### Records from a data source
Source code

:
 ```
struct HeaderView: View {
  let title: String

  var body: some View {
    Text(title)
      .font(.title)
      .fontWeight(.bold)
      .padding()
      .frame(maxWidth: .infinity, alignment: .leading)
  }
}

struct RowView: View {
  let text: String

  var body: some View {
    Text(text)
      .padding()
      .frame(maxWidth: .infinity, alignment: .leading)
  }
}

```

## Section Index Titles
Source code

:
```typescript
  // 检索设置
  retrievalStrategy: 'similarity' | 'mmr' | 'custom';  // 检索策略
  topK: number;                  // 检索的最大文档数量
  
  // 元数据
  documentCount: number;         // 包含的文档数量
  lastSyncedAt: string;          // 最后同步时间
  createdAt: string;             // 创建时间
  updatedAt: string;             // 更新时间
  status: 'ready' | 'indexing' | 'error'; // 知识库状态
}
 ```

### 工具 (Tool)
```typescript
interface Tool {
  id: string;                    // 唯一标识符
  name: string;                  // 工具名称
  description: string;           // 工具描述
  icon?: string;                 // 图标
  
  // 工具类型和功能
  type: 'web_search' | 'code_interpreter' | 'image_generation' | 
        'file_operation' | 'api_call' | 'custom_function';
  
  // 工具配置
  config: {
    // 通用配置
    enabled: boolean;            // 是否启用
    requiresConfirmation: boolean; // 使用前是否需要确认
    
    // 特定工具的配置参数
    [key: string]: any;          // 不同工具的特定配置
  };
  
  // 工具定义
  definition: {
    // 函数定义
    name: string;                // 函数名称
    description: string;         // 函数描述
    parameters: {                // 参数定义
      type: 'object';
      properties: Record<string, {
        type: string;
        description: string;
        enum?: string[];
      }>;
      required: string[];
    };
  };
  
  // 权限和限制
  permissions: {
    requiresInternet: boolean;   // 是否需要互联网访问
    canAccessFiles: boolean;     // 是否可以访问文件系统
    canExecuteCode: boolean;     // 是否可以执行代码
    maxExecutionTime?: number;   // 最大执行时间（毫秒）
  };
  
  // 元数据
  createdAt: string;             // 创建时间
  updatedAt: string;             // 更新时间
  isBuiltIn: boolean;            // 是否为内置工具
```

### WHAT IS EXPECTED
When a line in the data contains "number", return it as written.

### ANSWER TO THE EXERCISE
  topK: number;                  // 检索的最大文档数量
  documentCount: number;         // 包含的文档数量
    maxExecutionTime?: number;   // 最大执行时间（毫秒）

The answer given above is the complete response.